Our sitting room in the Fairmont
Our bedroom
and part of the bathroom
After settling in and bathing away the grimy feeling left over from the train journey, we had a light lunch in the hotel deli and then walked about for a bit before finishing our afternoon with an hour long cruise on the river. It was still misty and overcast, so the views weren’t great, but we started to get a feel for the place. The evening was a bit of a disappointment. There seem to be two bars in the hotel. One is a cigar club as well as a bar, so we avoided that because of the smell of cigar smoke and went to the so-called jazz bar. It's supposed to be one of the most famus bars in Shanghai.

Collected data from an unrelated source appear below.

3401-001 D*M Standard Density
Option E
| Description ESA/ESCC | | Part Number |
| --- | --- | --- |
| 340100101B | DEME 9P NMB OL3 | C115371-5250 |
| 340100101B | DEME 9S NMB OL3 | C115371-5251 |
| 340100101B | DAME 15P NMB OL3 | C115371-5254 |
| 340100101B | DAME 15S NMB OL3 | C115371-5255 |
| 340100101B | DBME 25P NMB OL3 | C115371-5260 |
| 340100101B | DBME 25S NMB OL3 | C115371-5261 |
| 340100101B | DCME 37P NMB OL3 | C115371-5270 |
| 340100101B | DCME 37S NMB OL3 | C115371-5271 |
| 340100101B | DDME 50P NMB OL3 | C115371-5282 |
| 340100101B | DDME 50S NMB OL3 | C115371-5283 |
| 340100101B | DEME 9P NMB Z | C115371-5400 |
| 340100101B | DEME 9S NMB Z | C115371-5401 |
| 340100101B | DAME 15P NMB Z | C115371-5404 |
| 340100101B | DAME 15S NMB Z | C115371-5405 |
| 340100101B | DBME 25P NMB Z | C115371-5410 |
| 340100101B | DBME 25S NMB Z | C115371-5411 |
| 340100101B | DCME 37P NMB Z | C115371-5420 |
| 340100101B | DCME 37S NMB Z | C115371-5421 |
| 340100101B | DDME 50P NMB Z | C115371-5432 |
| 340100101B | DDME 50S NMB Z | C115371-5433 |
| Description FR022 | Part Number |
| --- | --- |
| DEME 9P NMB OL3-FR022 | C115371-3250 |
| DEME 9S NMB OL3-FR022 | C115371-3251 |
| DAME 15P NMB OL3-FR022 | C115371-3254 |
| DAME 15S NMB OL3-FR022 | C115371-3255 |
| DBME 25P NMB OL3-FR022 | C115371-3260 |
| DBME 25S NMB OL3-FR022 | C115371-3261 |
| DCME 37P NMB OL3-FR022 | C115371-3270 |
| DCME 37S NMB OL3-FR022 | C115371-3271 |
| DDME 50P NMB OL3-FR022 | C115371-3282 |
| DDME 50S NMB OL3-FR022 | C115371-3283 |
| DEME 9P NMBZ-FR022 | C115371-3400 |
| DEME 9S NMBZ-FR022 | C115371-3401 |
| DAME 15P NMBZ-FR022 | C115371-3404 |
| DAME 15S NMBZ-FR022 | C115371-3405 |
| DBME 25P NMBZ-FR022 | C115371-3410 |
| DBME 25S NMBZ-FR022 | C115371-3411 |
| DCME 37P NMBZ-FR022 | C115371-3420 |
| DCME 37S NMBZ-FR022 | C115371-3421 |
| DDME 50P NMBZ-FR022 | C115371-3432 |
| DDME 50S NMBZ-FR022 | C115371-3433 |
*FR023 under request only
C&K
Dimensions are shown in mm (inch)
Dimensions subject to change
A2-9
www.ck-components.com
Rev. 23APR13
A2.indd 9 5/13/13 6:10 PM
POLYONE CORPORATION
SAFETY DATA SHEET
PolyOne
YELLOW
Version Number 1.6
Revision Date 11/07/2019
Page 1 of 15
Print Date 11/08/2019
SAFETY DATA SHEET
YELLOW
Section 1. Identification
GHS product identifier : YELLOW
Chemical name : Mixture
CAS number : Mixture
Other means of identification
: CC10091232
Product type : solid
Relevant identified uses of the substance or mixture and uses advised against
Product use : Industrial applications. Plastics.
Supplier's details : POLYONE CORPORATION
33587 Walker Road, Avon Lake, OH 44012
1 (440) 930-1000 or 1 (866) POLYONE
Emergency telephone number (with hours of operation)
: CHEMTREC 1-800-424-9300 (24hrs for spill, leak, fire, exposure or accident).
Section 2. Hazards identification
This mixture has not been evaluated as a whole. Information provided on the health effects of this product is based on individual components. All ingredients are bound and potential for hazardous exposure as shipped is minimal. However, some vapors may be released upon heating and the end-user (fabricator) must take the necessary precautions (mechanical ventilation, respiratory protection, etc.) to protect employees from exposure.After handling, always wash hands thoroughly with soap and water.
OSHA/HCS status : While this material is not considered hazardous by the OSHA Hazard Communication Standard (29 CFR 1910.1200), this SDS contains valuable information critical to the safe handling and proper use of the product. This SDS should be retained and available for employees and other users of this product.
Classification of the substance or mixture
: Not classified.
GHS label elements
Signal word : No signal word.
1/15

What a joke! First of all you have to pay £10 to get in, which includes a free drink from an extremely limited list, and when you get in you find a bar which has no atmosphere at all and the worst jazz band I have ever heard. We finished our drinks and went upstairs to the Chinese restaurant on the eighth floor. Another disaster. Everything on the menu is listed as small or large portions. All I ordered was a small portion of dim sum as a starter, followed by a small portion of shredded crispy beef and a small portion of fried noodles with pork and vegetables. The shredded beef turned up first, and was what you could only describe as a full portion. The waiter explained that the noodles and the dim sum would be “three minutes”. Twenty minutes later the noodles turned up. This was an even bigger portion, which any normal person would struggle to finish on its own. The noodles were greasy and claggy and half-cooked prawns had been added, which were certainly not on the menu. While I was still tinkering with this mountain of food, the dim sum finally arrived. There were six of them, each one the size of a large chicken’s egg and seemed to be steamed on one side and fried on the other. They were supposed to contain minced pork, but appeared to contain mini pork sausages which tasted foul. Jenny’s selections were just as bad. The “signature” chicken dish was inedible on the basis that it was nearly all bone and skin, the prawns she ordered were also not cooked properly, and her vegetable dish of celery and lily (!) was slimy. We signed the bill (no tip) and went for a walk before bed-time!